* **TEXT FOR ANALYSIS**:
# fake blood on walls



## ~Hexxis~ (Jul 31, 2013)

question.... what gets fake blood off of flat white walls? : $

cuz my bathroom looks like a suicide attempt has taken place here.... and that's just from getn costumes ready... was not intentional to repaint my bathroom red... and my landlady/ mother would have a fit if she saw this.... any suggestions for easy clean up that will take it all off ?


----------



## scareme (Aug 29, 2006)

I've never had that problem, so far, but this is what I've found out on the internet.

http://www.families.com/blog/how-to-remove-fake-blood
Walls- depending on the paint, tread lightly, I was able to use plain water for most of it, just don't let it run or you make a bigger mess. The tough spots I mixed baking soda with the water and scrubbed, again, watch your paint.

http://www.stevespanglerscience.com/lab/experiments/fake-blood-recipes
Since the main color agent is a food-grade coloring, these fake blood recipes will likely stain anything and everything! Your hands will be a red mess at the end of your mad scientist mixing session, but don't worry. Mix up a small batch of OxiClean® and use it to wash your hands, your clothes and your friends' clothes. It does a great job of washing the stain right out. - See more at: http://www.stevespanglerscience.com/lab/experiments/fake-blood-recipes#sthash.aJRWFYXd.dpuf

As I said, I haven't tried this myself. Is there anyone out there that has had any experience with this?

* **COLLECTED DATA**:
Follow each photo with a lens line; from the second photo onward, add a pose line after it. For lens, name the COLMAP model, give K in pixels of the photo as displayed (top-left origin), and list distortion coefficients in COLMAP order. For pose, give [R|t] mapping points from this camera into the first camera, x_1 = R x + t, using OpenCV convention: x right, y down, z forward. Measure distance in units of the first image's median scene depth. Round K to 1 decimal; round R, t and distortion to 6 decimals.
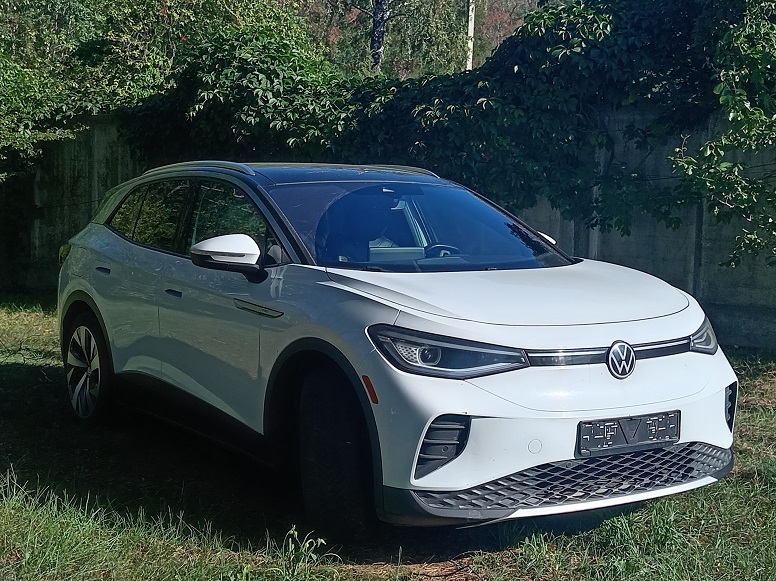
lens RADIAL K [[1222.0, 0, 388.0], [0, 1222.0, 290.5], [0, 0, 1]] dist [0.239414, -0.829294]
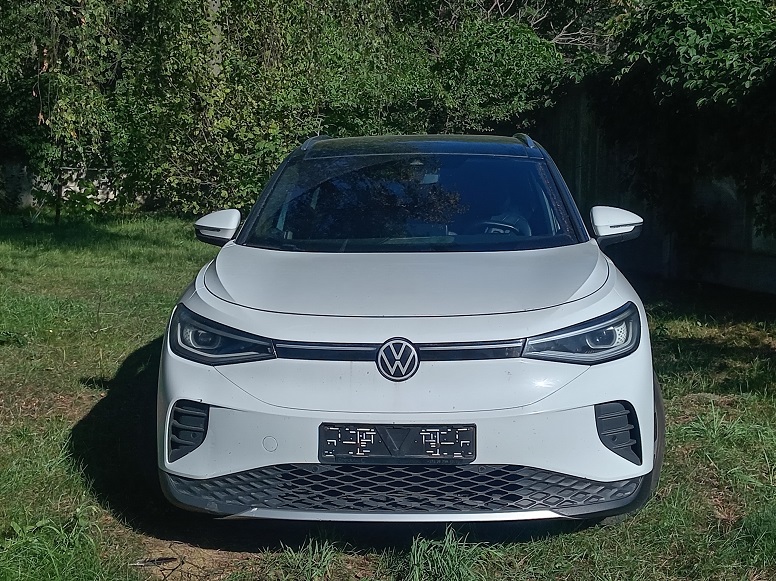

* **THINGS TO DO**:
(1) In the forum thread on removing fake blood from walls, rewrite the paragraph beginning "cuz my bathroom looks like" as a brief bulleted list that keeps its main facts.
(2) Transcribe the passage of the fake blood thread from "question.... what gets" up to and including "on the internet.".
The listing comes from a separate source and has no connection to the thread.

* **RESULTS FOR EACH TASK**:
(1)
- Preparing costumes left fake blood all over the bathroom.
- The mess was accidental.
- The poster's landlady, who is also the poster's mother, would be very upset to see it.
- The poster asks for an easy cleanup method that removes all of it.

(2)
question.... what gets fake blood off of flat white walls? : $

cuz my bathroom looks like a suicide attempt has taken place here.... and that's just from getn costumes ready... was not intentional to repaint my bathroom red... and my landlady/ mother would have a fit if she saw this.... any suggestions for easy clean up that will take it all off ?


----------



## scareme (Aug 29, 2006)

I've never had that problem, so far, but this is what I've found out on the internet.